== Extract to read ==
=-=-=
Looking through the window, the sun is shining, the sky is blue. This may be the last warm sunny day of autumn in the UK.
But I’m into my fourth day of a nasty cold/flu attack (who ever knows the difference between a cold and the flu – especially when you’re in the middle of it).
Reaching for the tissues and paracetamol, I could easily be stressed that I’m indoors and not out walking on this beautiful day. I could ruminate on the time I’ve ‘lost’ this week – time I planned to spend preparing and getting excited for new programmes happening soon.
Out of the depths of my cold/flu, I need to draw on my reserves of resilience and to see this as a roadblock and not a disaster. It’s easy when we feel low or rejected or treated unfairly to catastrophise and magnify the negatives.
As tempting it is to wallow in miserable thoughts (and we all need to do it now and then), staying stuck in negativity and ‘it’s awful’ way of thinking doesn’t help.
Keeping a perspective on our difficulties can put us on the road to solving them. I may not be out walking but I am sitting comfortably with the sunshine streaming through the window. I have this creative task to do which I enjoy and stops me talking – which is beneficial for my croaky voice.
By focusing on what I can do and not what I’m missing out on – by appreciating the positives – I can start to move forward. I can make steps to make things better for myself.
=-=-=
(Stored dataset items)
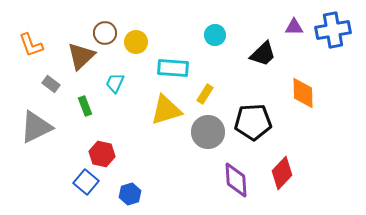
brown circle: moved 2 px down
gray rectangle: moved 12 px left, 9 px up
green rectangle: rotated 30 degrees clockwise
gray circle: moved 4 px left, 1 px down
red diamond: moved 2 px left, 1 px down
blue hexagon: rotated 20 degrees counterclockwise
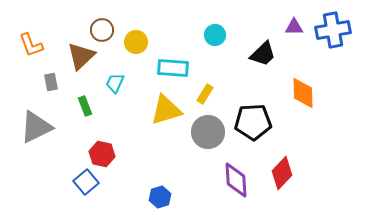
brown circle: moved 3 px left, 3 px up
gray rectangle: moved 2 px up; rotated 42 degrees clockwise
blue square: rotated 10 degrees clockwise
blue hexagon: moved 30 px right, 3 px down
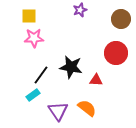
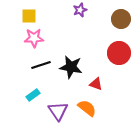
red circle: moved 3 px right
black line: moved 10 px up; rotated 36 degrees clockwise
red triangle: moved 4 px down; rotated 16 degrees clockwise
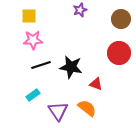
pink star: moved 1 px left, 2 px down
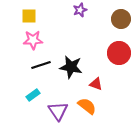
orange semicircle: moved 2 px up
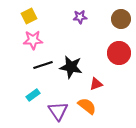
purple star: moved 7 px down; rotated 16 degrees clockwise
yellow square: rotated 28 degrees counterclockwise
black line: moved 2 px right
red triangle: rotated 40 degrees counterclockwise
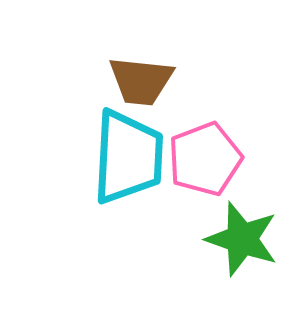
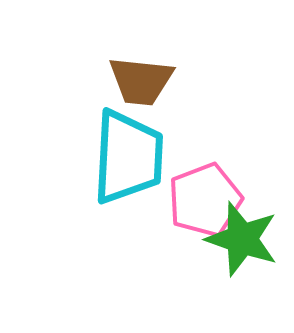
pink pentagon: moved 41 px down
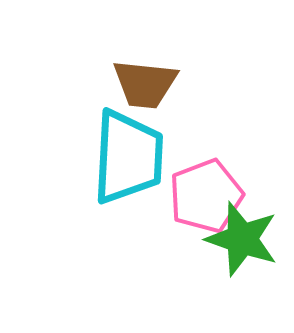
brown trapezoid: moved 4 px right, 3 px down
pink pentagon: moved 1 px right, 4 px up
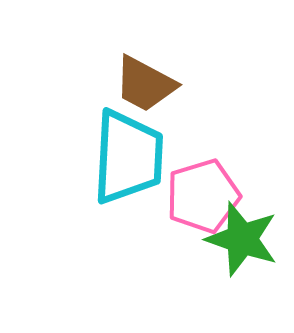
brown trapezoid: rotated 22 degrees clockwise
pink pentagon: moved 3 px left; rotated 4 degrees clockwise
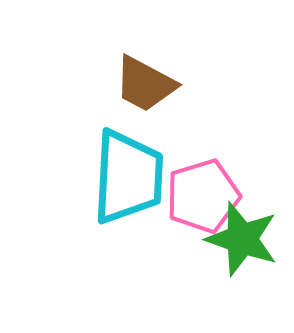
cyan trapezoid: moved 20 px down
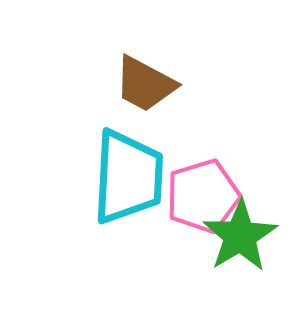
green star: moved 2 px left, 3 px up; rotated 22 degrees clockwise
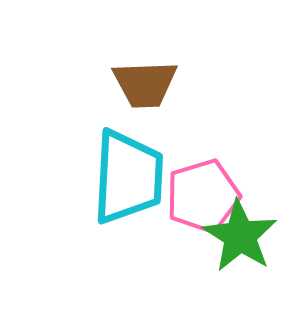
brown trapezoid: rotated 30 degrees counterclockwise
green star: rotated 8 degrees counterclockwise
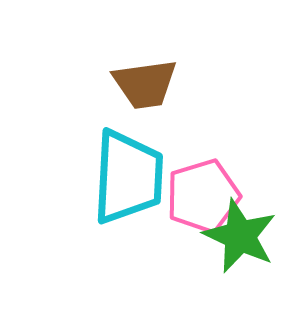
brown trapezoid: rotated 6 degrees counterclockwise
green star: rotated 8 degrees counterclockwise
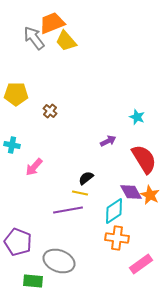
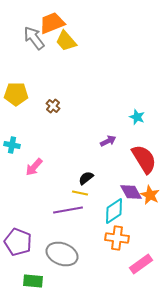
brown cross: moved 3 px right, 5 px up
gray ellipse: moved 3 px right, 7 px up
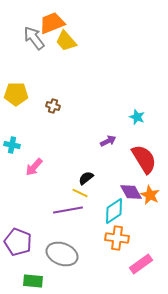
brown cross: rotated 24 degrees counterclockwise
yellow line: rotated 14 degrees clockwise
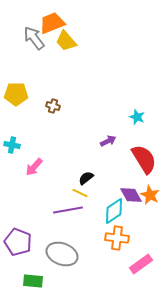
purple diamond: moved 3 px down
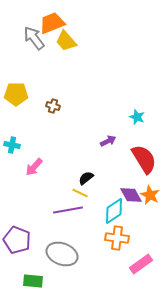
purple pentagon: moved 1 px left, 2 px up
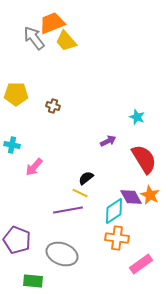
purple diamond: moved 2 px down
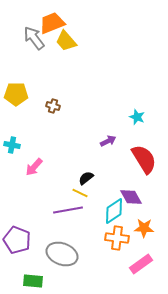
orange star: moved 6 px left, 33 px down; rotated 24 degrees counterclockwise
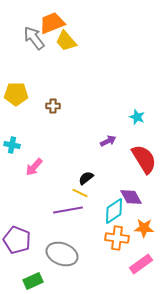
brown cross: rotated 16 degrees counterclockwise
green rectangle: rotated 30 degrees counterclockwise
=-=-=
== Required actions ==
A. Decide whether each statement agrees with the passage on resilience. Answer yes or no, and quote the words from the passage that decide it.
(i) The writer is in the fourth day of a cold/flu attack.
(ii) The writer is out walking in the sunshine.
(iii) The writer says we all need to wallow in miserable thoughts now and then.
B. Copy the passage on resilience starting at "Reaching for the" and ending at "magnify the negatives.", and switch "roadblock" to "detour".
C. Resume the passage on resilience during a cold, picking up after its final sentence.
The data are separate material and are not part of the passage on resilience.

== Task answers ==
A.
(i) Yes: "I’m into my fourth day of a nasty cold/flu attack"
(ii) No: "I may not be out walking but I am sitting comfortably with the sunshine streaming through the window"
(iii) Yes: "we all need to do it now and then"

B.
Reaching for the tissues and paracetamol, I could easily be stressed that I’m indoors and not out walking on this beautiful day. I could ruminate on the time I’ve ‘lost’ this week – time I planned to spend preparing and getting excited for new programmes happening soon.
Out of the depths of my cold/flu, I need to draw on my reserves of resilience and to see this as a detour and not a disaster. It’s easy when we feel low or rejected or treated unfairly to catastrophise and magnify the negatives.

C.
I appreciate this about the small issue of a minor health problem here and life’s bigger challenges like financial uncertainties, workplace bullying, restructuring or more serious physical/mental health problems may seem in a different league. But the more able we are to focus on what we can control rather than what we can’t, the more we build resilience.
Small actions will not solve all our problems but they do help build resilience to get through challenging times:
- Pump up your positivity – people with an optimistic outlook will survive difficult times more easily – so look out for the people who help you feel more positive whether that’s a colleague, a friend or an inspirational blog/TED talk
- Think ‘what can I learn from this?’ All challenges present us with opportunities to learn – about yourself, about other people, about what works and what doesn’t
- Take enormous care of yourself in times of difficulties. Eat well, have plenty of rest, relax and do things that make you feel good
- Make a realistic and achievable plan. ‘What’s the point?’ kind of thinking makes it worse. Use Springboard’s advice and set small, practical, realistic action points with a timescale. Decide to take a walk at lunchtime or contact a friend this weekend or revamp your CV next week.
Remember you can ………. and you will.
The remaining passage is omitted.